Objective » Please present the lines below as a Markdown table with the columns "Row" and "Line", numbering each row and skipping blank lines. Leave the pictures out of the table.

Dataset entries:
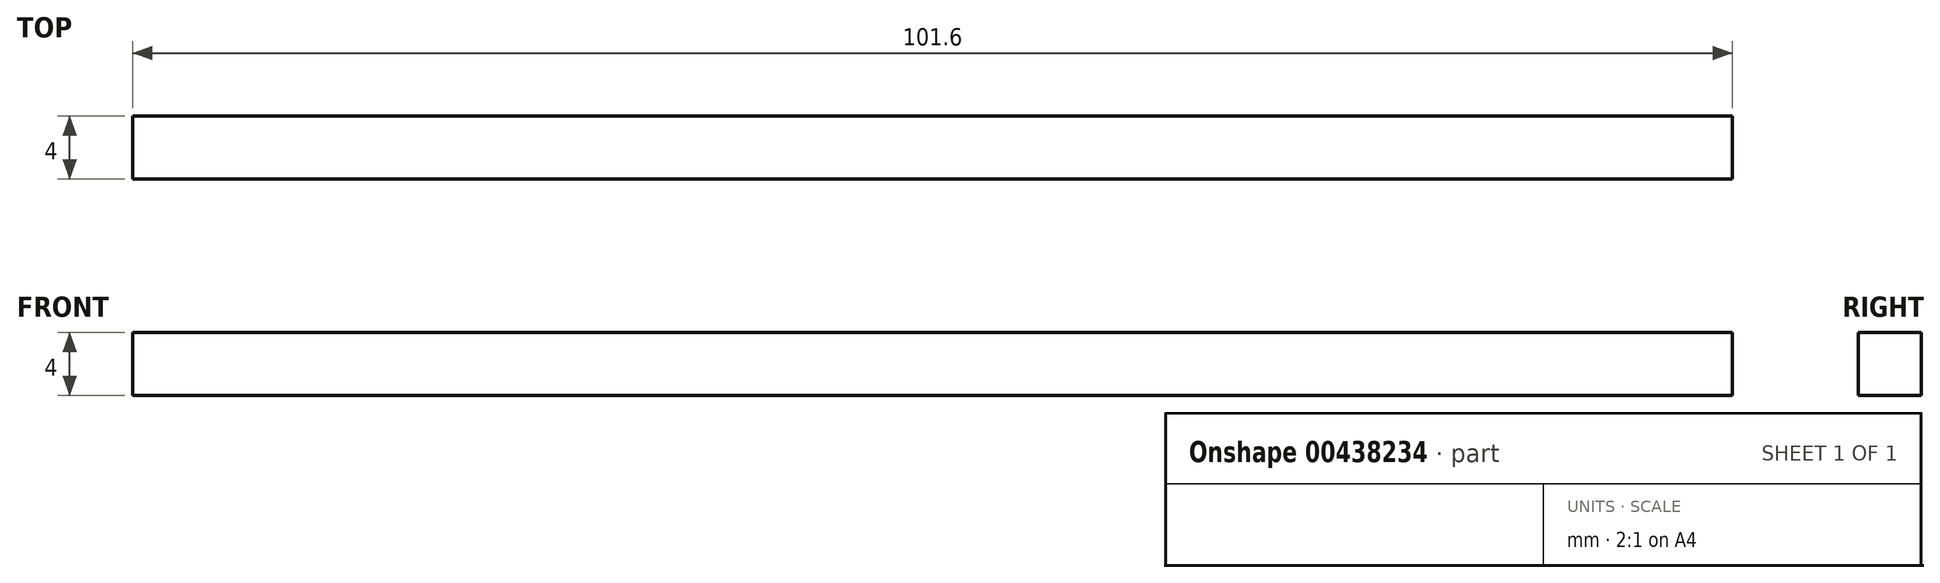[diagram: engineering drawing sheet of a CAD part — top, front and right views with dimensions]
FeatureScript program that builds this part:
annotation { "Feature Type Name" : "Feature", "Feature Type Description" : "" }
export const myFeature = defineFeature(function(context is Context, id is Id, definition is map)
    precondition{}
    {
        {
            var Q0;
            Q0=qCreatedBy(makeId("Front.planeOp"),FACE);
            var sketch = newSketch(context, id + "F0", { "sketchPlane" : qUnion([Q0])});
            skLineSegment(sketch, "E0", {"start": v(-68.4, 12.58) * mm, "end": v(33.2, 12.58) * mm});
            skLineSegment(sketch, "E1", {"start": v(33.2, 12.58) * mm, "end": v(33.2, 8.58) * mm});
            skLineSegment(sketch, "E2", {"start": v(33.2, 8.58) * mm, "end": v(-68.4, 8.58) * mm});
            skLineSegment(sketch, "E3", {"start": v(-68.4, 8.58) * mm, "end": v(-68.4, 12.58) * mm});
            skSolve(sketch);
        }
        {
            var Q0;
            Q0 = qSketchRegion(id + "F0", true);
            extrude(context, id + "F1", {"entities" : qUnion([Q0]), "depth" : 4 * mm, "offsetDistance" : 25.4 * mm});
        }
    });
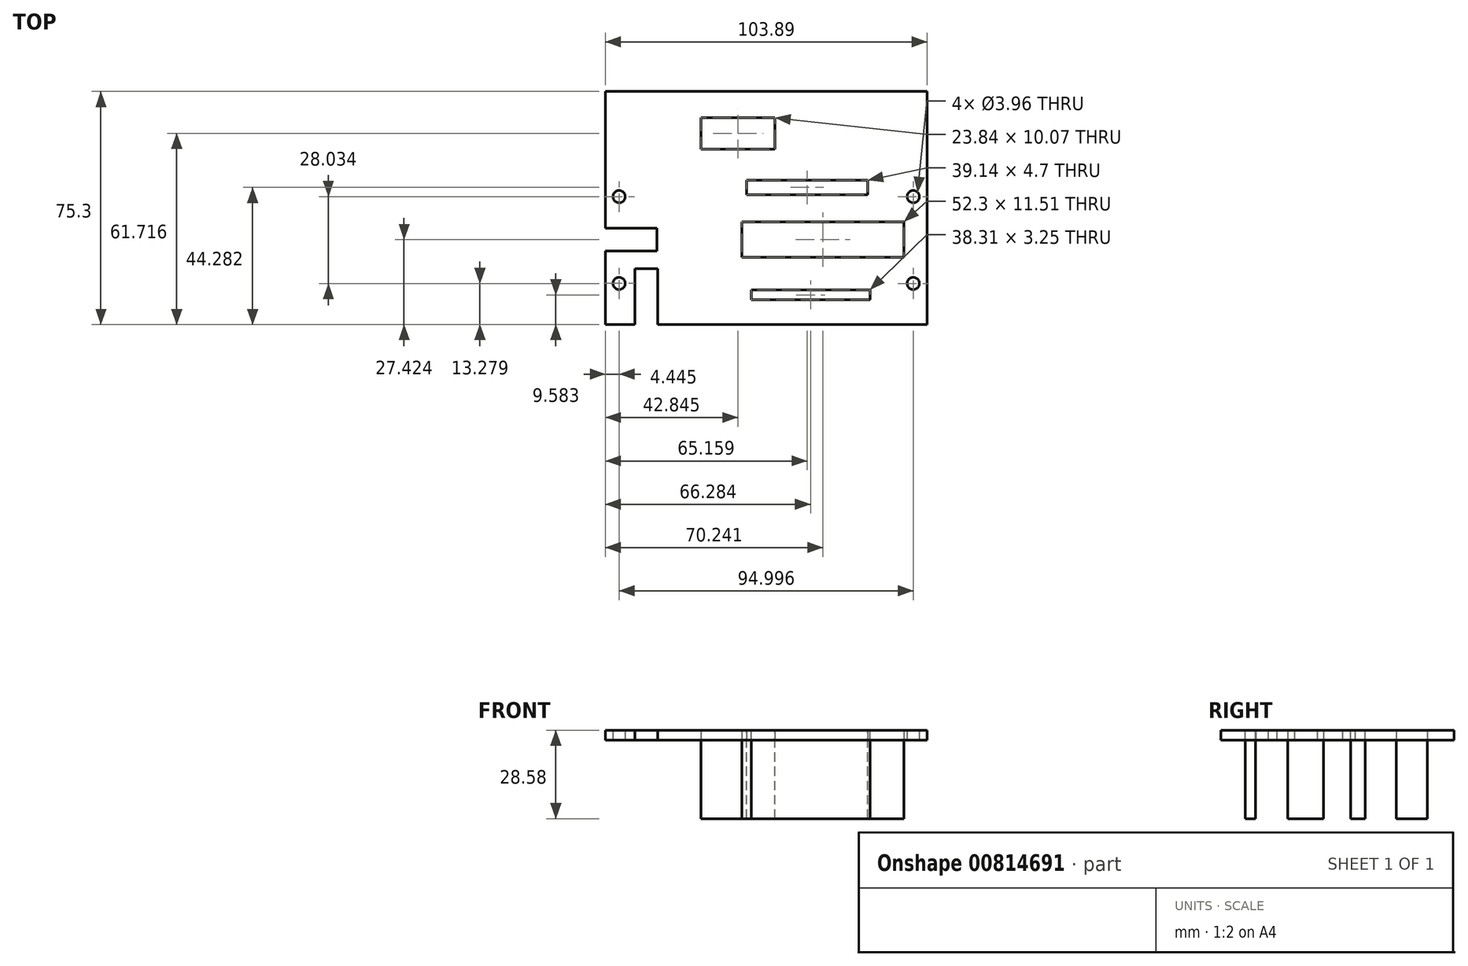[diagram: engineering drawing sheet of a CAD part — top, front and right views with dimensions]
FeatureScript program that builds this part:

Task answer »
| Row | Line |
|---|---|
| 1 | [diagram: engineering drawing sheet of a CAD part — top, front and right views with dimensions] |
| 2 | FeatureScript program that builds this part: |
| 3 | annotation { "Feature Type Name" : "Feature", "Feature Type Description" : "" } |
| 4 | export const myFeature = defineFeature(function(context is Context, id is Id, definition is map) |
| 5 |     precondition{} |
| 6 |     { |
| 7 |         { |
| 8 |             var Q0; |
| 9 |             Q0=qCreatedBy(makeId("Front.planeOp"),FACE); |
| 10 |             var sketch = newSketch(context, id + "F0", { "sketchPlane" : qUnion([Q0])}); |
| 11 |             skLineSegment(sketch, "E0", {"start": v(-68.4, 12.58) * mm, "end": v(33.2, 12.58) * mm}); |
| 12 |             skLineSegment(sketch, "E1", {"start": v(33.2, 12.58) * mm, "end": v(33.2, 8.58) * mm}); |
| 13 |             skLineSegment(sketch, "E2", {"start": v(33.2, 8.58) * mm, "end": v(-68.4, 8.58) * mm}); |
| 14 |             skLineSegment(sketch, "E3", {"start": v(-68.4, 8.58) * mm, "end": v(-68.4, 12.58) * mm}); |
| 15 |             skSolve(sketch); |
| 16 |         } |
| 17 |         { |
| 18 |             var Q0; |
| 19 |             Q0 = qSketchRegion(id + "F0", true); |
| 20 |             extrude(context, id + "F1", {"entities" : qUnion([Q0]), "depth" : 4 * mm, "offsetDistance" : 25.4 * mm}); |
| 21 |         } |
| 22 |     }); |
| 23 | [diagram: engineering drawing sheet of a CAD part — top, front and right views with dimensions] |
| 24 | FeatureScript program that builds this part: |